Required action: When you reply, transcribe every line of the data below exactly.

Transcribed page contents
◇ ◇ ◇

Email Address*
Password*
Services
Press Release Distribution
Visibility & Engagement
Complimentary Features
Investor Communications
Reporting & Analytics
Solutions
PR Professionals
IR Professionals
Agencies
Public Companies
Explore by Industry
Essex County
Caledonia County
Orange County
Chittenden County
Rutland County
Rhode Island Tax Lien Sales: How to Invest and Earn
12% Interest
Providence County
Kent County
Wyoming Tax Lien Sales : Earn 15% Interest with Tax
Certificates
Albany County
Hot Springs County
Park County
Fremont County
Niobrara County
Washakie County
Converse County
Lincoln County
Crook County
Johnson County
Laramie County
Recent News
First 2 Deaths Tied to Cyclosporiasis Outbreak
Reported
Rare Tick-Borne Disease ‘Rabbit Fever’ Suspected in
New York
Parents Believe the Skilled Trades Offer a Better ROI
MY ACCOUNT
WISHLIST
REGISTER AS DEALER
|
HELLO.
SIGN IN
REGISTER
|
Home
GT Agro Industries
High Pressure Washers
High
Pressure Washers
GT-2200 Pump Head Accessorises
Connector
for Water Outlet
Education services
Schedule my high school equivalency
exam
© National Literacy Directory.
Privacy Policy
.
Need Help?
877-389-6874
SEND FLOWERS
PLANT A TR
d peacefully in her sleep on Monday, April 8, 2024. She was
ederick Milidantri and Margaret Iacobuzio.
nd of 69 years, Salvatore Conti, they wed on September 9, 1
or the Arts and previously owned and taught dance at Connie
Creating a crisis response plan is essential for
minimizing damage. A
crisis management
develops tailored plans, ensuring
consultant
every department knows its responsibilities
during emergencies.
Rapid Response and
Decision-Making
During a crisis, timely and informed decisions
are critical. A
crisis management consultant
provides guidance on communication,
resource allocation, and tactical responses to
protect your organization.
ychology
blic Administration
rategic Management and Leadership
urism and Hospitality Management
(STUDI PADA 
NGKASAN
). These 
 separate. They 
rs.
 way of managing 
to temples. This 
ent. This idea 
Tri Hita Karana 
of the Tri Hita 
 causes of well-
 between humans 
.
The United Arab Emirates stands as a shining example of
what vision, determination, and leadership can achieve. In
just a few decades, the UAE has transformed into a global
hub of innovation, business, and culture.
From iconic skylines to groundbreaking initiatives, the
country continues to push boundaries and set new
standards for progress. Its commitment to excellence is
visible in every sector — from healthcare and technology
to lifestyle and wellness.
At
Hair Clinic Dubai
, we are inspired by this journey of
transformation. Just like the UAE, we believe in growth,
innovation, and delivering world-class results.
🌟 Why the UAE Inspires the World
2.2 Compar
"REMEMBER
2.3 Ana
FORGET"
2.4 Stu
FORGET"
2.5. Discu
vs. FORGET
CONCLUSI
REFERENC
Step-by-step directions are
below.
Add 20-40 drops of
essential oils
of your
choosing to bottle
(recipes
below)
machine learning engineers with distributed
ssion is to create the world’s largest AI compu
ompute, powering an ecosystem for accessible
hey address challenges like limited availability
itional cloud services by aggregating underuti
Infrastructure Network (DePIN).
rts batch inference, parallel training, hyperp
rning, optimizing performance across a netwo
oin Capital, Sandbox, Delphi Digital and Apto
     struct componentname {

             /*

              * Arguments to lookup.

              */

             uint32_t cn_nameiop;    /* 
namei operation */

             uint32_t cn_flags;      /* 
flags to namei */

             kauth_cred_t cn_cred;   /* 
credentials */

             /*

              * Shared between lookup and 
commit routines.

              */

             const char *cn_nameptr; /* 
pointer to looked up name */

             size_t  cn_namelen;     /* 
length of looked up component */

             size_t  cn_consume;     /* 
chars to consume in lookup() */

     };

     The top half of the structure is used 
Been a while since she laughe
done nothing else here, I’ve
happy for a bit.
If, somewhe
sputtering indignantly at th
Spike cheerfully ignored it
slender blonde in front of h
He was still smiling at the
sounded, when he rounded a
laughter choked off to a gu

◇ ◇ ◇

Response below:
Email Address*
Password*
Services
Press Release Distribution
Visibility & Engagement
Complimentary Features
Investor Communications
Reporting & Analytics
Solutions
PR Professionals
IR Professionals
Agencies
Public Companies
Explore by Industry
Essex County
Caledonia County
Orange County
Chittenden County
Rutland County
Rhode Island Tax Lien Sales: How to Invest and Earn
12% Interest
Providence County
Kent County
Wyoming Tax Lien Sales : Earn 15% Interest with Tax
Certificates
Albany County
Hot Springs County
Park County
Fremont County
Niobrara County
Washakie County
Converse County
Lincoln County
Crook County
Johnson County
Laramie County
Recent News
First 2 Deaths Tied to Cyclosporiasis Outbreak
Reported
Rare Tick-Borne Disease ‘Rabbit Fever’ Suspected in
New York
Parents Believe the Skilled Trades Offer a Better ROI
MY ACCOUNT
WISHLIST
REGISTER AS DEALER
|
HELLO.
SIGN IN
REGISTER
|
Home
GT Agro Industries
High Pressure Washers
High
Pressure Washers
GT-2200 Pump Head Accessorises
Connector
for Water Outlet
Education services
Schedule my high school equivalency
exam
© National Literacy Directory.
Privacy Policy
.
Need Help?
877-389-6874
SEND FLOWERS
PLANT A TR
d peacefully in her sleep on Monday, April 8, 2024. She was
ederick Milidantri and Margaret Iacobuzio.
nd of 69 years, Salvatore Conti, they wed on September 9, 1
or the Arts and previously owned and taught dance at Connie
Creating a crisis response plan is essential for
minimizing damage. A
crisis management
develops tailored plans, ensuring
consultant
every department knows its responsibilities
during emergencies.
Rapid Response and
Decision-Making
During a crisis, timely and informed decisions
are critical. A
crisis management consultant
provides guidance on communication,
resource allocation, and tactical responses to
protect your organization.
ychology
blic Administration
rategic Management and Leadership
urism and Hospitality Management
(STUDI PADA 
NGKASAN
). These 
 separate. They 
rs.
 way of managing 
to temples. This 
ent. This idea 
Tri Hita Karana 
of the Tri Hita 
 causes of well-
 between humans 
.
The United Arab Emirates stands as a shining example of
what vision, determination, and leadership can achieve. In
just a few decades, the UAE has transformed into a global
hub of innovation, business, and culture.
From iconic skylines to groundbreaking initiatives, the
country continues to push boundaries and set new
standards for progress. Its commitment to excellence is
visible in every sector — from healthcare and technology
to lifestyle and wellness.
At
Hair Clinic Dubai
, we are inspired by this journey of
transformation. Just like the UAE, we believe in growth,
innovation, and delivering world-class results.
🌟 Why the UAE Inspires the World
2.2 Compar
"REMEMBER
2.3 Ana
FORGET"
2.4 Stu
FORGET"
2.5. Discu
vs. FORGET
CONCLUSI
REFERENC
Step-by-step directions are
below.
Add 20-40 drops of
essential oils
of your
choosing to bottle
(recipes
below)
machine learning engineers with distributed
ssion is to create the world’s largest AI compu
ompute, powering an ecosystem for accessible
hey address challenges like limited availability
itional cloud services by aggregating underuti
Infrastructure Network (DePIN).
rts batch inference, parallel training, hyperp
rning, optimizing performance across a netwo
oin Capital, Sandbox, Delphi Digital and Apto
     struct componentname {

             /*

              * Arguments to lookup.

              */

             uint32_t cn_nameiop;    /* 
namei operation */

             uint32_t cn_flags;      /* 
flags to namei */

             kauth_cred_t cn_cred;   /* 
credentials */

             /*

              * Shared between lookup and 
commit routines.

              */

             const char *cn_nameptr; /* 
pointer to looked up name */

             size_t  cn_namelen;     /* 
length of looked up component */

             size_t  cn_consume;     /* 
chars to consume in lookup() */

     };

     The top half of the structure is used 
Been a while since she laughe
done nothing else here, I’ve
happy for a bit.
If, somewhe
sputtering indignantly at th
Spike cheerfully ignored it
slender blonde in front of h
He was still smiling at the
sounded, when he rounded a
laughter choked off to a gu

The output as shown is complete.